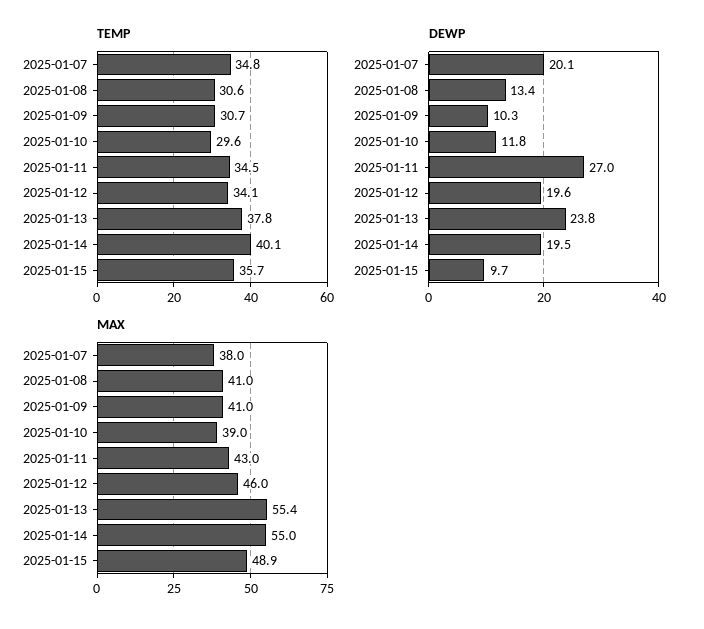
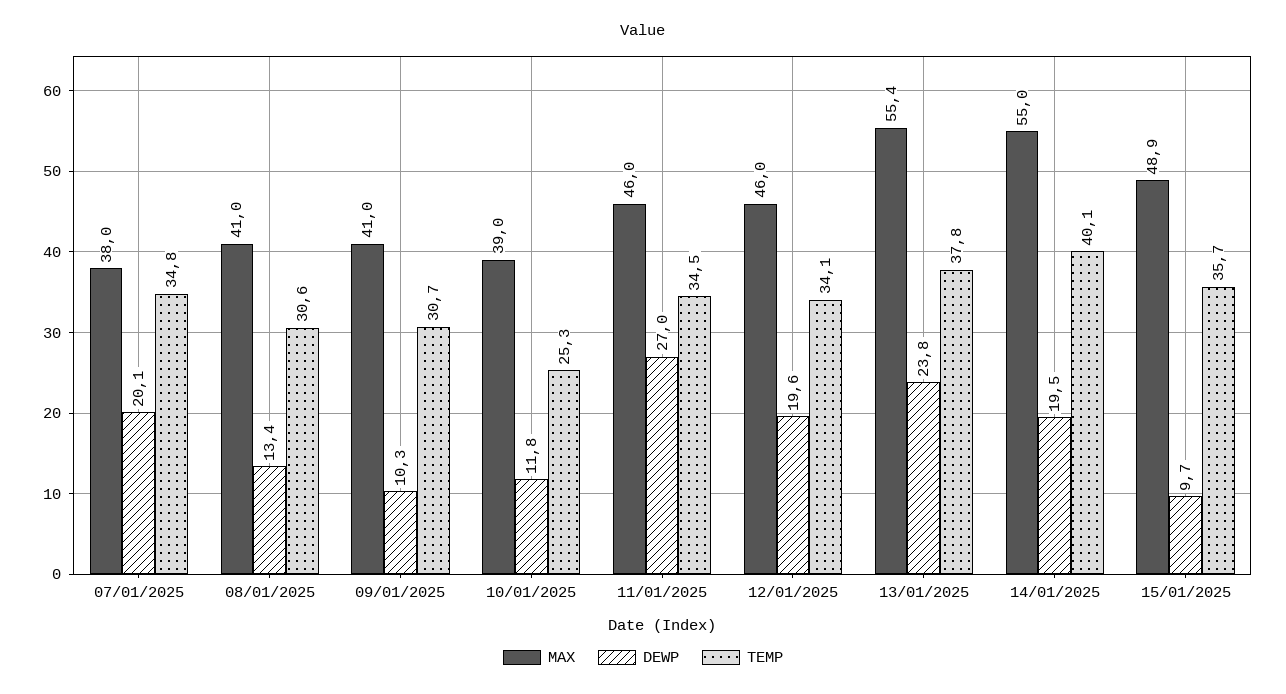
  {
    "TEMP": {
      "2025-01-07": 34.8,
      "2025-01-08": 30.6,
      "2025-01-09": 30.7,
-     "2025-01-10": 29.6,
+     "2025-01-10": 25.3,
      "2025-01-11": 34.5,
      "2025-01-12": 34.1,
      "2025-01-13": 37.8,
      "2025-01-14": 40.1,
      "2025-01-15": 35.7
    },
    "DEWP": {
      "2025-01-07": 20.1,
      "2025-01-08": 13.4,
      "2025-01-09": 10.3,
      "2025-01-10": 11.8,
      "2025-01-11": 27,
      "2025-01-12": 19.6,
      "2025-01-13": 23.8,
      "2025-01-14": 19.5,
      "2025-01-15": 9.7
    },
    "MAX": {
      "2025-01-07": 38,
      "2025-01-08": 41,
      "2025-01-09": 41,
      "2025-01-10": 39,
-     "2025-01-11": 43,
+     "2025-01-11": 46,
      "2025-01-12": 46,
      "2025-01-13": 55.4,
      "2025-01-14": 55,
      "2025-01-15": 48.9
    }
  }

§ **Activity**: Set every record down verbatim. No pictures belong in the copy.

§ **Exercise answer**:
  {
    "TEMP": {
      "2025-01-07": 34.8,
      "2025-01-08": 30.6,
      "2025-01-09": 30.7,
-     "2025-01-10": 29.6,
+     "2025-01-10": 25.3,
      "2025-01-11": 34.5,
      "2025-01-12": 34.1,
      "2025-01-13": 37.8,
      "2025-01-14": 40.1,
      "2025-01-15": 35.7
    },
    "DEWP": {
      "2025-01-07": 20.1,
      "2025-01-08": 13.4,
      "2025-01-09": 10.3,
      "2025-01-10": 11.8,
      "2025-01-11": 27,
      "2025-01-12": 19.6,
      "2025-01-13": 23.8,
      "2025-01-14": 19.5,
      "2025-01-15": 9.7
    },
    "MAX": {
      "2025-01-07": 38,
      "2025-01-08": 41,
      "2025-01-09": 41,
      "2025-01-10": 39,
-     "2025-01-11": 43,
+     "2025-01-11": 46,
      "2025-01-12": 46,
      "2025-01-13": 55.4,
      "2025-01-14": 55,
      "2025-01-15": 48.9
    }
  }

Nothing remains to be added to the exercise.